L’objectif de la modernisation de la loi R-20 est de se doter d’une industrie plus productive, efficiente et attractive afin de pouvoir répondre à la demande de plus en plus élevée en infrastructures tout en palliant au besoin criant de travailleurs sur les chantiers.
La complexité de sa réglementation qui n’a subi aucune modification significative depuis plus de 30 ans a généré plusieurs barrières et ne répond plus au contexte socioéconomique d’aujourd’hui. En effet, l’étude réalisée par la firme AppEco dévoile que la productivité dans le secteur de la construction au Québec en 2021 accusait un retard de 13 % avec ses voisins ontariens. Les résultats obtenus exposent de multiples facteurs en cause, tels que le cloisonnement des métiers, les restrictions à la mobilité de la main-d’œuvre ainsi que les défis reliés à formation des travailleurs.

L’efficience dans l’organisation du travail pour accroître la productivité
Le ministre du Travail, Jean Boulet, annonçait en mai dernier que la réforme de l’industrie de la construction passerait par un décloisonnement des métiers dans un souci d’efficacité organisationnelle. Dans cette vague de changement, l’industrie de la construction au Québec a été largement comparée avec les autres provinces canadiennes, dont nos voisins ontariens. En fait, l’industrie au Québec, telle qu’on l’a toujours connue, comprend 24 métiers distincts alors que l’Ontario n’en a que 7.

* _Enregistrements d'annotation d'images_:
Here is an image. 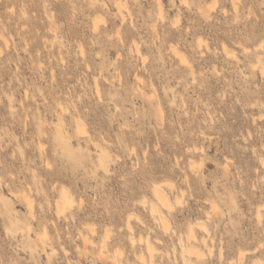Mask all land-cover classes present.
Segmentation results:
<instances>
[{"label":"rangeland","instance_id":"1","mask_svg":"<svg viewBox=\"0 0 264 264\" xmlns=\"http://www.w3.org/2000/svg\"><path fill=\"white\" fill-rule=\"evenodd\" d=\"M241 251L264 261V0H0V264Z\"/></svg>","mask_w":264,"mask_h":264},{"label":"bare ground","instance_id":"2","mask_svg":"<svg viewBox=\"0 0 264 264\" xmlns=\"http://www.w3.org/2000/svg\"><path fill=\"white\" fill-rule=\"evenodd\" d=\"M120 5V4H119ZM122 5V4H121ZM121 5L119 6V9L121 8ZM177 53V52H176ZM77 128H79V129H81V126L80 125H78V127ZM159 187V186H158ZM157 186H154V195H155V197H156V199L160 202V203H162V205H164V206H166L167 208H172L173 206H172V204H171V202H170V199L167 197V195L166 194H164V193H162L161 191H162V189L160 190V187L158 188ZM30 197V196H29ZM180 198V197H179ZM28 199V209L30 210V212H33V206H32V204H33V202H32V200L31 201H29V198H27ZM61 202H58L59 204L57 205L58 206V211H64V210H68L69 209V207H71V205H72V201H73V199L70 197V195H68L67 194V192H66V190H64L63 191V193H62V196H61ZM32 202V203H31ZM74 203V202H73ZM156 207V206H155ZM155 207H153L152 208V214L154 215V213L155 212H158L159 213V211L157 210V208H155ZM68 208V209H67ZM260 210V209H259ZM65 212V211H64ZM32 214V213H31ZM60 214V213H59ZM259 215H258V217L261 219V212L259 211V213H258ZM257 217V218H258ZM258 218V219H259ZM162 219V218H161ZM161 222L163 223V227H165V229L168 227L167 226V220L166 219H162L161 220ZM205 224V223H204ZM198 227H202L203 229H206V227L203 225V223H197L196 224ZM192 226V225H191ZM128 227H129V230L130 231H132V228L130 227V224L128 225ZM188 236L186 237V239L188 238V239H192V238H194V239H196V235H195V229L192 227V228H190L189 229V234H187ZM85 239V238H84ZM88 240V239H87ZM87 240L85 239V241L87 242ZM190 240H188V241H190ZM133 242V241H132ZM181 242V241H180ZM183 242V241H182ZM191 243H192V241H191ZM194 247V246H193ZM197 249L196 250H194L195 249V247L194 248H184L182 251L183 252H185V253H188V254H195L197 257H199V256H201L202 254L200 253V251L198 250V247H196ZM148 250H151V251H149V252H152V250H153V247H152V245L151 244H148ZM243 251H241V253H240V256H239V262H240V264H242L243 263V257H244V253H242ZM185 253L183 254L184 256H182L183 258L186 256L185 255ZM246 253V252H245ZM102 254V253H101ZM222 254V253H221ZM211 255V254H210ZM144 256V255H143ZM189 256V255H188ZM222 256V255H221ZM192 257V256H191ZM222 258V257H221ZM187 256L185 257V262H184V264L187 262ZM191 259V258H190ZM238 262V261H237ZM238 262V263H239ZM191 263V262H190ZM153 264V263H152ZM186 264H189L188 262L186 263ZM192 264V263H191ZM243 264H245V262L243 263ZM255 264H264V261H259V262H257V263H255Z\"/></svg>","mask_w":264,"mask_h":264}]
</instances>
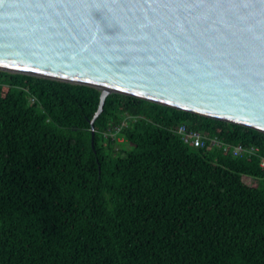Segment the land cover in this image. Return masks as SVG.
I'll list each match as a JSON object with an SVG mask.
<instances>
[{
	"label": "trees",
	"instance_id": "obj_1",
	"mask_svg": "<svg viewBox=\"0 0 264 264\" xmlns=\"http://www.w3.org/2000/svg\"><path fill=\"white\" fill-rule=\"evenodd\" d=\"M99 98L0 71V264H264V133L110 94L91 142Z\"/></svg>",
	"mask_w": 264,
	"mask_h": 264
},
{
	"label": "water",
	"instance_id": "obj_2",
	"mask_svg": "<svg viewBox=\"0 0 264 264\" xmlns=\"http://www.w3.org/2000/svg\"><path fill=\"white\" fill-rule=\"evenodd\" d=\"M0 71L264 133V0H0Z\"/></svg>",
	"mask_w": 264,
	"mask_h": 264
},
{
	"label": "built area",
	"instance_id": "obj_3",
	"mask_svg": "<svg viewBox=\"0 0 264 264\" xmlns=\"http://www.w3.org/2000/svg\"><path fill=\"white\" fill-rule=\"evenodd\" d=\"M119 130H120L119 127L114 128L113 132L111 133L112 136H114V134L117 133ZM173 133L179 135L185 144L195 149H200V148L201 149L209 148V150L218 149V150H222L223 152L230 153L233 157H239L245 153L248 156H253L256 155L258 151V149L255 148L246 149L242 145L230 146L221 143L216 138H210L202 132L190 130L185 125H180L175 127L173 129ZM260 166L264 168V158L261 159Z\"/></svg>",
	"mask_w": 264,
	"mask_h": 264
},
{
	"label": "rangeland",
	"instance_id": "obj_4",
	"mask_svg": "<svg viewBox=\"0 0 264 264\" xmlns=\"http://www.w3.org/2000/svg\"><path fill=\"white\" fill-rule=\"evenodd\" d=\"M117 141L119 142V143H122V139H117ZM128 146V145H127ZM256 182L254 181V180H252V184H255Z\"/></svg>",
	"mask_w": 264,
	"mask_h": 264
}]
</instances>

...

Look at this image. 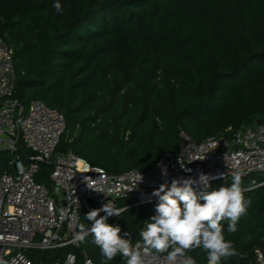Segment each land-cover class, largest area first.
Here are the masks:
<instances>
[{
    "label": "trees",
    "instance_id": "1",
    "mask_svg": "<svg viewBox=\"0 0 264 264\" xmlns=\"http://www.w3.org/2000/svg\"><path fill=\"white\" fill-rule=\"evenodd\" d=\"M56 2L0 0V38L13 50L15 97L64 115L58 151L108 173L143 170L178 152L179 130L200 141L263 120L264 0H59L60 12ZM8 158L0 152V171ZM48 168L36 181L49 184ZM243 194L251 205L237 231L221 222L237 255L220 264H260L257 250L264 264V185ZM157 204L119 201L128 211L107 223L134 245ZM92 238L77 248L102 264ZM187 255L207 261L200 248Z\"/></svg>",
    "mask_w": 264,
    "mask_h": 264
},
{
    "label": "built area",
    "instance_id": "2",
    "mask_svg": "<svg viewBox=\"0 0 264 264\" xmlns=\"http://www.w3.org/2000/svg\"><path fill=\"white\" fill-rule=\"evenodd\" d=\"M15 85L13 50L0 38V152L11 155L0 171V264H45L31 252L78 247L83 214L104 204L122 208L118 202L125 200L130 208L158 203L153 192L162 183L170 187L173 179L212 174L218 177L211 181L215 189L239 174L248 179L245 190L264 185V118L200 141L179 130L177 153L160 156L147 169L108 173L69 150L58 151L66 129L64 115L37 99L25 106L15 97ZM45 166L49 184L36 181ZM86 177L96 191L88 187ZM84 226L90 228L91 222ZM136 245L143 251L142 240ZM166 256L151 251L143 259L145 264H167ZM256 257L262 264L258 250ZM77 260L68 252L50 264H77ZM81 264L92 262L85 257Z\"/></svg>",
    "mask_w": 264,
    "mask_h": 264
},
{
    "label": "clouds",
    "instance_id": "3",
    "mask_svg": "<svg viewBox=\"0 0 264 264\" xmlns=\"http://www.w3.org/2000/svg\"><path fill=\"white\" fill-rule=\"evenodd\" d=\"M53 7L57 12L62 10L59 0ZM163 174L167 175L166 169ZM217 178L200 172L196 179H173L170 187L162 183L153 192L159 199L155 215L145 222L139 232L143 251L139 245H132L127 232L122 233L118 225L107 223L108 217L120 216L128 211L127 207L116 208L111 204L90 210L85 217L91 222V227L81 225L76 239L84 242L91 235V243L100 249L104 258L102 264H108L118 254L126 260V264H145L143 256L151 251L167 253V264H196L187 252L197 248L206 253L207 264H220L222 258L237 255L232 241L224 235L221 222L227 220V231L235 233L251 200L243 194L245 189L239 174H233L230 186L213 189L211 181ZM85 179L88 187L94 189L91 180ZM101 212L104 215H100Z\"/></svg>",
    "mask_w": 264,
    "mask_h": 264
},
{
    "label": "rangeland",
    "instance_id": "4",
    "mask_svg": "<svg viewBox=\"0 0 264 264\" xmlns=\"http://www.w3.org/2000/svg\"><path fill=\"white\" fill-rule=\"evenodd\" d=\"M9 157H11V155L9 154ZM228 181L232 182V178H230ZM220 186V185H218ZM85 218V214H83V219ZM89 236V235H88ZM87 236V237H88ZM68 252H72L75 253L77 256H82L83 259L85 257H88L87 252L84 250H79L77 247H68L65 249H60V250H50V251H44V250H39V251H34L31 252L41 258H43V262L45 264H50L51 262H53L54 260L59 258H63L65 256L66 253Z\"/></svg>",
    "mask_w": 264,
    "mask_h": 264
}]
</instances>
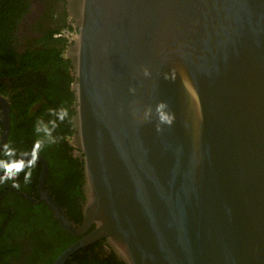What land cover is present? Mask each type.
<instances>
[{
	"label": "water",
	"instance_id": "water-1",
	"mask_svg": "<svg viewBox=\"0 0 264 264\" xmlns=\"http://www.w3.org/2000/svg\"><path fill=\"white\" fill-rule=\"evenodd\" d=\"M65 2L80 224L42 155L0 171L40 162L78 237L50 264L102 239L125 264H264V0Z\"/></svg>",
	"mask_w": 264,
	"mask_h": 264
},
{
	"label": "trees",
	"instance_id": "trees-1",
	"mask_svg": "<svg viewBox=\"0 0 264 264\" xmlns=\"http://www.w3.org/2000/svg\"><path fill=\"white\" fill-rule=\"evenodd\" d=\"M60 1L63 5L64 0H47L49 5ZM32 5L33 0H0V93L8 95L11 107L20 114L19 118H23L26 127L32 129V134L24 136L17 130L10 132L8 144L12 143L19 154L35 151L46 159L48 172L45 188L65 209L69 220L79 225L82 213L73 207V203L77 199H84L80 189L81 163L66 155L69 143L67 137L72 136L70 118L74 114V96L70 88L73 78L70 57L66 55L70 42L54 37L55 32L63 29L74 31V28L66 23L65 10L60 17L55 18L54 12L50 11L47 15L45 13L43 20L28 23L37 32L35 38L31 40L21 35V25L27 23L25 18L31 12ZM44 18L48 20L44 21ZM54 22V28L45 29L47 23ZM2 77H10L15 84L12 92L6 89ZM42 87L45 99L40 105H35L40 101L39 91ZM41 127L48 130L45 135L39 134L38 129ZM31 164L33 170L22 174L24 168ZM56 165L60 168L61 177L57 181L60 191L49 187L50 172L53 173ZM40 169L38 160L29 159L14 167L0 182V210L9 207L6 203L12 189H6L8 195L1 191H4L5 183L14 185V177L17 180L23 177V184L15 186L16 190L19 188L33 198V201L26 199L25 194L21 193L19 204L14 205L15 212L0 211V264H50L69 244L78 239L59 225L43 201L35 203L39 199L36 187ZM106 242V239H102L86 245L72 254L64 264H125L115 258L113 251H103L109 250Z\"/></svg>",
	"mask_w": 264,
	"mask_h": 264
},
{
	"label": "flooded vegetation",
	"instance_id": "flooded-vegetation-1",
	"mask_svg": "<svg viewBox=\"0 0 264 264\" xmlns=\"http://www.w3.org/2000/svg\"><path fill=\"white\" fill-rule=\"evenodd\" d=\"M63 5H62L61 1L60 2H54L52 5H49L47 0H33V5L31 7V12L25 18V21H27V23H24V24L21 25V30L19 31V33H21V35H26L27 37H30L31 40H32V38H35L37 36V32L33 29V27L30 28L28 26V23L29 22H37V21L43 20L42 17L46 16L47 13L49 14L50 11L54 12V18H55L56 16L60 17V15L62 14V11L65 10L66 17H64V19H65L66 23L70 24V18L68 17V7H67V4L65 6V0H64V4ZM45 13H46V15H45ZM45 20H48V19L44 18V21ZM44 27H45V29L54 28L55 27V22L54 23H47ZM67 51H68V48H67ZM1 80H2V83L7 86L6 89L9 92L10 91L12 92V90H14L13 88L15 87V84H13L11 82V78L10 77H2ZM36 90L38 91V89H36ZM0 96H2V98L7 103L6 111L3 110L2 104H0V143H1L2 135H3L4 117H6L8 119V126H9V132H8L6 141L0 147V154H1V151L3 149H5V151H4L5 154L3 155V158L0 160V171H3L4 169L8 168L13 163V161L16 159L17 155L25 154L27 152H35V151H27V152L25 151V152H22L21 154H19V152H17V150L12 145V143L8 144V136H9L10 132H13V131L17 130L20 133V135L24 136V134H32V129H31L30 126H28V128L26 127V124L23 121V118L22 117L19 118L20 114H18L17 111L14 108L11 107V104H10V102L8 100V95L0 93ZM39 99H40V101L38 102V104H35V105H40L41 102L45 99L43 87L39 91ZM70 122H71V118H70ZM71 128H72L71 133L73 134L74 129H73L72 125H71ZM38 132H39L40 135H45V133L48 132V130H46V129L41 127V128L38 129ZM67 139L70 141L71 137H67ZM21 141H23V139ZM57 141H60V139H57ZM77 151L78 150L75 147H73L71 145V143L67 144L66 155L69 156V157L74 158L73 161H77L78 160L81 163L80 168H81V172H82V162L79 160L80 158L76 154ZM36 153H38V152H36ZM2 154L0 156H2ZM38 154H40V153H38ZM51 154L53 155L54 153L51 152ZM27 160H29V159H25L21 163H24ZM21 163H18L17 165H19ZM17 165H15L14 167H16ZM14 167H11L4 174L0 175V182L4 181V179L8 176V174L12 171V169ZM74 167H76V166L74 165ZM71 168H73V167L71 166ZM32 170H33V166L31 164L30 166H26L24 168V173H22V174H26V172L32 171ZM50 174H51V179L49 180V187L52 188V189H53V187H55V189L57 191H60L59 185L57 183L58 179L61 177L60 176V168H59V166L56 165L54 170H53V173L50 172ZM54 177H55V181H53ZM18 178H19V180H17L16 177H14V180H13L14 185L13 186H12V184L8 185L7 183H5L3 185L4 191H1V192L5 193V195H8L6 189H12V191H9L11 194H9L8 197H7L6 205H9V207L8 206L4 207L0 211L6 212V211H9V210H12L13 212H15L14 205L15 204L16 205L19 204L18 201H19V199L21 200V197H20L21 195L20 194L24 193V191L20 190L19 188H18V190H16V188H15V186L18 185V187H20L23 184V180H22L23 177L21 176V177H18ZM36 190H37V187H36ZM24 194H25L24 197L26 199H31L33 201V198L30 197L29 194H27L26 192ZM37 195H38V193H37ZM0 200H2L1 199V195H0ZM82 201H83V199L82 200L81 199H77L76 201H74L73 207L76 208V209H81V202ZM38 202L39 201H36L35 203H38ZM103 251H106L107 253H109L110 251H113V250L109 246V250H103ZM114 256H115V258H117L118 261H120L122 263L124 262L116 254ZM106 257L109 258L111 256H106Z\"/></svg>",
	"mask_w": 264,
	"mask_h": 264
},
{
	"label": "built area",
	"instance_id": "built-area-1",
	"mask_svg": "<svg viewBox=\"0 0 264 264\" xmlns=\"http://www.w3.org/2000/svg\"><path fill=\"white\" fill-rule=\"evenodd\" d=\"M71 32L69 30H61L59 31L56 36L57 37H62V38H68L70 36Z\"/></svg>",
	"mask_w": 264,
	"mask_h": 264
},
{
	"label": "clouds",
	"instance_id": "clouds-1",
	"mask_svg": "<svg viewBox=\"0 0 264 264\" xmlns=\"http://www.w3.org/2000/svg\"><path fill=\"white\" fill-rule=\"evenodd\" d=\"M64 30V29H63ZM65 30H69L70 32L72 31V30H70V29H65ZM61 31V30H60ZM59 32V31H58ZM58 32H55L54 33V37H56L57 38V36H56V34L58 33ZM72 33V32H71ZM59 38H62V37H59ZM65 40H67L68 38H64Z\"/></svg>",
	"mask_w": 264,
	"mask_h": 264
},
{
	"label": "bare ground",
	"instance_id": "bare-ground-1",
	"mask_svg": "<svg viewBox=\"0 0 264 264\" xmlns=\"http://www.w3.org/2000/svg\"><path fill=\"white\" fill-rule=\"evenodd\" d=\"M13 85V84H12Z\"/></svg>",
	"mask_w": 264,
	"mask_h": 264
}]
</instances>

* _À faire_:
A – Recopiez fidèlement le passage du texte sur la loi R-20 allant de « La complexité de » à « formation des travailleurs. », ces deux extraits compris.
B – Dans le texte sur la loi R-20, quel retard de productivité l'étude d'AppEco attribue-t-elle au secteur de la construction au Québec par rapport à l'Ontario en 2021 ?

* _Résultats de l'exercice_:
A –
La complexité de sa réglementation qui n’a subi aucune modification significative depuis plus de 30 ans a généré plusieurs barrières et ne répond plus au contexte socioéconomique d’aujourd’hui. En effet, l’étude réalisée par la firme AppEco dévoile que la productivité dans le secteur de la construction au Québec en 2021 accusait un retard de 13 % avec ses voisins ontariens. Les résultats obtenus exposent de multiples facteurs en cause, tels que le cloisonnement des métiers, les restrictions à la mobilité de la main-d’œuvre ainsi que les défis reliés à formation des travailleurs.

B – Un retard de 13 %.